In the 18th edition of the conclave, which ended on Thursday, the activists are demonstrating especially against a package of projects from the far-right government Jair Bolsonaro that they consider harmful to their livelihood.
But in addition to mobilizing in rallies, some young Brazilian indigenous people like Samela are betting more and more on social networks, a modern tool that helps them defend their ancestral traditions and amplify the fight for the rights of their peoples, at a time when hundreds of of communities fear for an advance on their lands.
“The indigenous leaders before us had their tools of struggle, their weapons… the youth brings a new tool of resistance that manages to make a great difference for the movement”, explains this 25-year-old ‘influencer’ to AFP.
In her networks, Samela presents herself as an artisan, communicator and digital activist. Originally from Manaus, capital of the state of Amazonas (north), she came to the capital to participate, along with thousands of others, in the camp and in a series of protests.
“Hello, I am Samela and I am in the indigenous camp”, is presented in the video uploaded by the young woman, who wears traditional clothing, a plume of blue feathers on her head, bracelets and earrings with feathers of the same color.
“Come with me and I will show you what is happening (…) We simplify the news”.

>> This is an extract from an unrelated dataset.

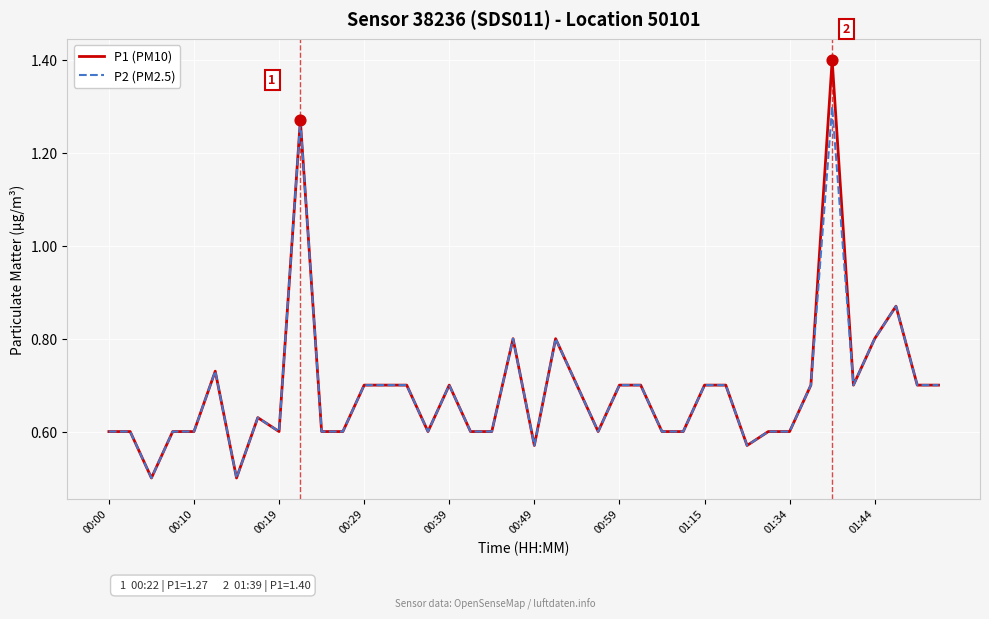

What is the minimum value for P1 (PM10)?

0.5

When creating content, the young woman seeks to reach her relatives in the village, who still do not fully understand the scope of the bills under discussion in Brasilia, and also other Brazilians and citizens of the world so that they internalize the reality of the indigenous and his “fair fight“, Explain.
Supported by his agribusiness allies in Congress, Bolsonaro is seeking to speed up several bills seen as harmful to indigenous people and the environment, including one that seeks to legalize mining in reserves.
Currently 900,000 indigenous people (0.5% of the population) live in Brazil but their reserves occupy 13% of the vast national territory.
With the same goal as Samela, and also to banish prejudices about indigenous people, Tukumã, a young man from the Pataxõ people, in the south of Bahia (northeast Brazil), chooses Instagram to raise his voice.
“Don’t you think it’s too modern for an indigenous?”, asks Tukumã ironically in one of his latest publications, a video in which he appears with a smartphone case in his hands.
In this way, the young man criticizes the nickname ‘Iphone Indian’, commonly used to delegitimize members of indigenous peoples who use modern technological objects.
“Do we have to stop in time?”, he justifies in the text of the video.
With 172,000 followers, Tukumã, 22, is almost a celebrity within Terra Livre and is stopped at every step by other indigenous people who ask him to take photos.
“Youth is very important in the struggle of the communities. In the old days, our elders came to Brasilia to fight for territory, and, without even knowing how to get there, they did”, says Tukumã, who is said to be fighting for the future of the land.
“Today we have technology in our favor, we managed to reach the world and we are doing that: bringing technology in our favor so that it becomes a fighting tool”.